Calculations on Z/2Z?

[amaury1093]

Can I use nalgebra with with elements from Z/2Z (0 and 1)?

More specifically, I'm trying to solve linear equations in Z/2Z, e.g.

  ┌         ┐
  │ 1 1 0 0 │
  │ 1 1 0 1 │
A=│ 0 1 1 1 │  Solve Ax=0
  │ 0 0 1 0 │
  │ 0 0 0 1 │
  └         ┘

There are solutions in Z/2Z (for example: [1 1 0 0 1]t), and apparently no solutions in R (see this playground)

Trying with bool

I read on simba docs that

Simba is a crate defining a set of trait for writing code that can be generic with regard to the number of lanes of the numeric input value. Those traits are implemented by f32, u32, i16, bool as well as SIMD types like f32x4, u32x8, i16x2, etc.

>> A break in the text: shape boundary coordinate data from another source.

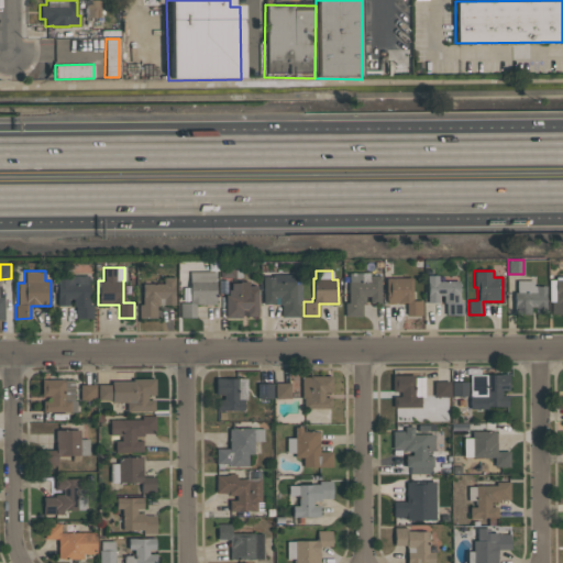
[(214,272),(214,296),(216,296),(216,305),(214,305),(214,306),(200,306),(200,305),(196,305),(196,318),(179,318),(179,302),(189,302),(189,272),(214,272)]
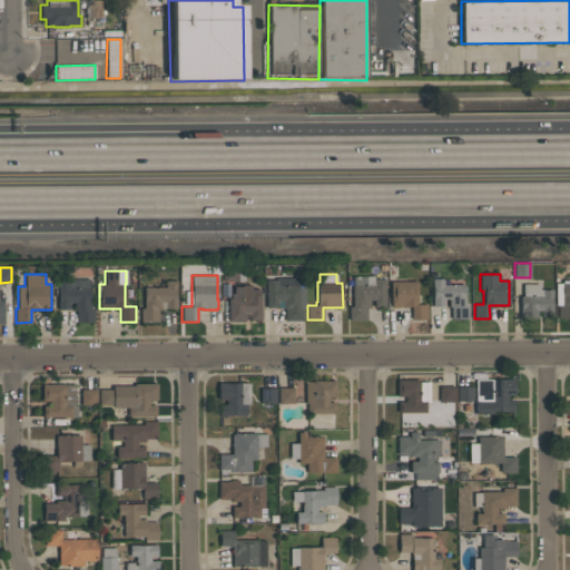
[(384,278),(385,307),(373,307),(373,300),(369,300),(369,307),(366,307),(366,320),(349,320),(349,306),(352,306),(352,285),(353,285),(353,276),(372,276),(372,279),(384,278)]
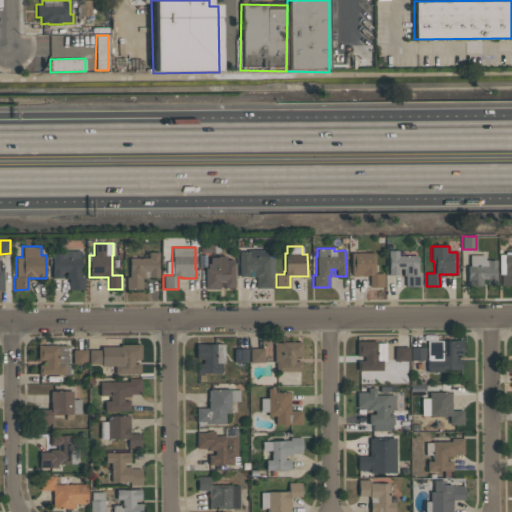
[(271,288),(256,288),(256,277),(254,277),(254,276),(239,276),(239,251),(248,251),(248,250),(267,250),(267,255),(273,258),(274,276),(271,276),(271,288)]
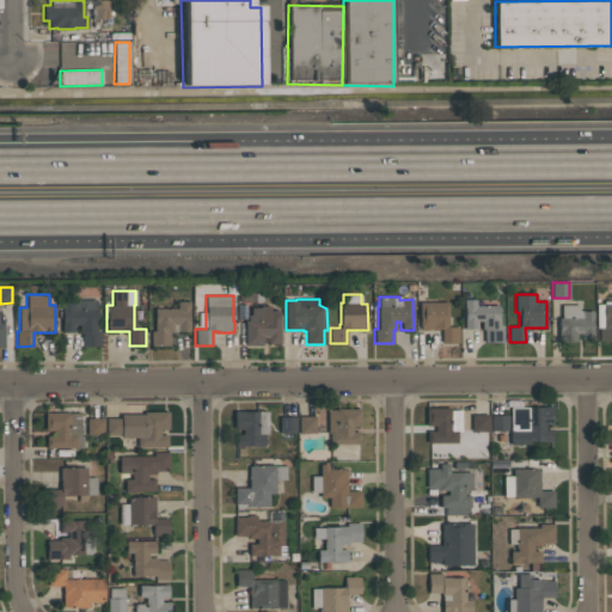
[(503,342),(484,343),(484,329),(481,329),(481,322),(476,322),(476,328),(464,328),(464,299),(476,299),(476,305),(499,305),(500,328),(503,328),(503,342)]
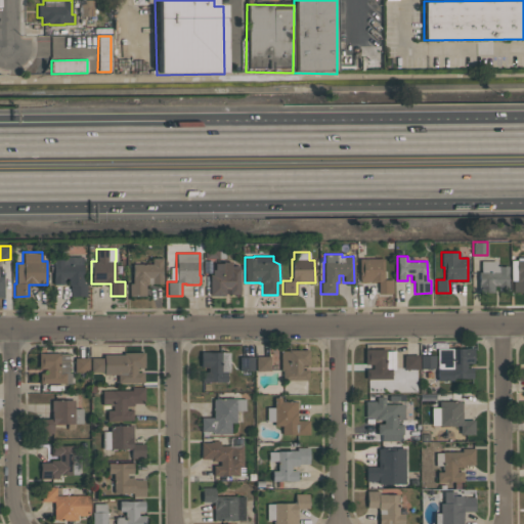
[(52,259),(63,259),(63,257),(82,257),(82,284),(86,284),(86,296),(70,296),(70,286),(68,286),(68,278),(63,278),(63,284),(52,284),(52,259)]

But when I try to create a Matrix<bool>, I get the trait bound not satisfied:

no method named `full_piv_lu` found for struct `nalgebra::base::matrix::Matrix<bool, nalgebra::base::dimension::Dynamic, nalgebra::base::dimension::Dynamic, nalgebra::base::vec_storage::VecStorage<bool, nalgebra::base::dimension::Dynamic, nalgebra::base::dimension::Dynamic>>` in the current scope
the method `lu` exists but the following trait bounds were not satisfied:
`bool : alga::general::complex::ComplexField`

Which makes sense, even Add and Mul are not implemented on bool.

Trying with my own type Bool

So then I tried creating my own wrapper:

#[derive(Clone, Copy, Debug, Eq, PartialEq)]
pub struct Bool(bool);

impl Bool {
    fn to_bool(&self) -> &bool {
        &self.0
    }
}

impl Add for Bool {
    type Output = Self;

    fn add(self, rhs: Self) -> Self {
        Bool(self.0 ^ rhs.0)
    }
}

impl Mul for Bool {
    type Output = Self;

    fn mul(self, rhs: Self) -> Self {
        Bool(self.0 & rhs.0)
    }
}

Would I need to impl ComplexField for Bool? I'm asking here first, would like to know if that's the way to go, if it's at all possible, or if there are any other shortcuts?

[sebcrozet]

Hi!

Yeah, the documentation of simba may not be completely accurate here. Not all simba traits are implemented by all primitive types. Traits like SimdValue is implemented by all types, but Complex is only implemented for f32, f64, and Complex<N>because such an implementation would make no sense for other types.

So, yeah, to use lu you will need your boolean to implement ComplexField. Perhaps an alternative would be to relax the ComplexField bound required by LU decomposition. Perhaps Field is enough?

[exastion]

Hey, I have a similar issue, where I need to invert matrices over a Galois Field. This is also not a ComplexField but implements everything a Field requires. As far as I see, for a lot of the things that require a ComplexField really only need a Field.

I tried using an extension Trait to get things working, but it seems like a rabbit hole and I don't want to copy all of the nalgebra code over.

This also relates to a quite old issue #303.